Your goal. Every entry below is to be copied word for word, with its pictures removed.

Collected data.
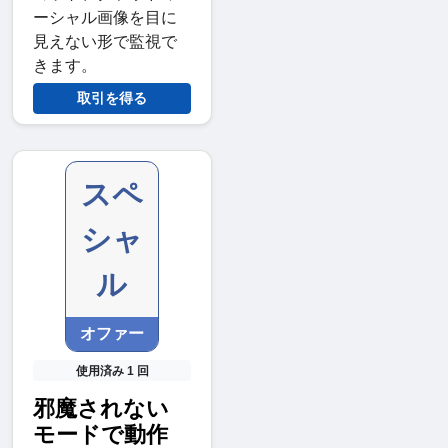
ーシャル画像を目に
見えない形で監視で
きます。
取引を得る
スペ
シャ
ル
オファー
使用済み 1 回
邪魔されない
モードで動作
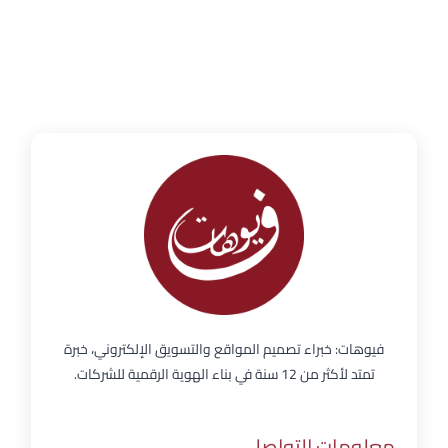
فيوهات: خبراء تصميم المواقع والتسويق الإلكتروني، خبرة
تمتد لأكثر من 12 سنة في بناء الهوية الرقمية للشركات.
معلومات التواصل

Written solution.
ーシャル画像を目に
見えない形で監視で
きます。
取引を得る
スペ
シャ
ル
オファー
使用済み 1 回
邪魔されない
モードで動作
فيوهات: خبراء تصميم المواقع والتسويق الإلكتروني، خبرة
تمتد لأكثر من 12 سنة في بناء الهوية الرقمية للشركات.
معلومات التواصل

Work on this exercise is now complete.